Iran nuclear deal almost complete; Russia to accept surplus enriched uranium

The Kommersant business daily reports that the future of the agreement on Iran’s nuclear program will be decided in the near future. It is expected that the foreign ministers of the P5+1 group of mediators (the U.S., Russia, China, the UK, and France, plus Germany) and Iran, who are gathered in Vienna, will mark the long-awaited deal at an official ceremony, with a UN Security Council resolution to be adopted later to support the deal.

According to Kommersant sources close to the talks, a mechanism for lifting international sanctions against Iran and reintroducing them in the event of non-compliance has been practically decided: This will be done via a UN Security Council resolution. However, its validity will have to be constantly extended and should one of the permanent members of the UN Security Council have doubts that Iran is sticking to its side of the deal, it will be able to apply its right of veto and block the extension. This mechanism will allow both Iran and the U.S. to save face, the paper points out.

There is also progress, Kommersant continues, in addressing the issue of what is to be done with Iran’s surplus enriched uranium: The bulk of it will be moved to Russia. A Russian diplomatic source told the newspaper that in return Moscow will supply either natural uranium to Tehran or ready-to-use fuel.

This is unlikely to generate any profit for Russia, but it would become yet another contribution that Moscow is making to resolving the Iranian nuclear issue, writes Kommersant. In addition to receiving Iranian uranium, Russia, according to the newspaper’s sources, is ready to take part in transforming the Fordow site in Iran into a research center.


Protesters in Armenia raise the stakes with ultimatum

The business magazine Expert continues to follow the ongoing protests in Armenia, saying that the situation is once again becoming explosive.

The authorities have offered a compromise to the protesters, having promised to de-facto keep electricity prices at their previous level, writes Expert. In the wake of this announcement, a large section of protesters obeyed the police and moved their protest to Freedom Square. However, the more radical demonstrators remained in Bagramyan Avenue.

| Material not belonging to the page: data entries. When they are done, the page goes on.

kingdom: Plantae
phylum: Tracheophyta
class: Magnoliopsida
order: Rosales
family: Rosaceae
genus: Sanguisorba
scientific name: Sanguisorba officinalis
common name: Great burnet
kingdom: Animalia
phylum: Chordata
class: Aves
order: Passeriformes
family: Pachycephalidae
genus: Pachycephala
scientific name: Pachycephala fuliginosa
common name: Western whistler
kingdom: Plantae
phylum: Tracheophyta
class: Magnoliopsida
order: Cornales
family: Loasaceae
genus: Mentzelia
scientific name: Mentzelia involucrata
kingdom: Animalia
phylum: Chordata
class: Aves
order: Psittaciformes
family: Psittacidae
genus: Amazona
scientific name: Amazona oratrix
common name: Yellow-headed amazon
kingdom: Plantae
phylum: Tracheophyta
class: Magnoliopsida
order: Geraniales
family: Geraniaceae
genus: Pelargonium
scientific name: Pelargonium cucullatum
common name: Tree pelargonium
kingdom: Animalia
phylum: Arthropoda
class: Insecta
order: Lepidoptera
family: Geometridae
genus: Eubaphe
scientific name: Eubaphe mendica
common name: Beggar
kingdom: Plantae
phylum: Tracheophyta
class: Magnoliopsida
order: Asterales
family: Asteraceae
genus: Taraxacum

Naturally, the magazine continues, the protest had begun to weaken due to a loss of momentum combined with very hot weather. Then some of the protest leaders decided it was time to heat things up and presented the authorities with an ultimatum with a deadline, which falls on the evening of July 6. Their demands include canceling the decision to raise electricity tariffs, reducing the current tariffs, punishing police officers who dispersed protesters and dropping charges against protest organizers. The authorities are treating the ultimatum with the utmost seriousness, writes Expert.

The magazine adds that the real reason behind the protests is the inefficient and corrupt system of state governance. “This is why perhaps the presidential administration should indeed call an early parliamentary and presidential election,” writes Expert.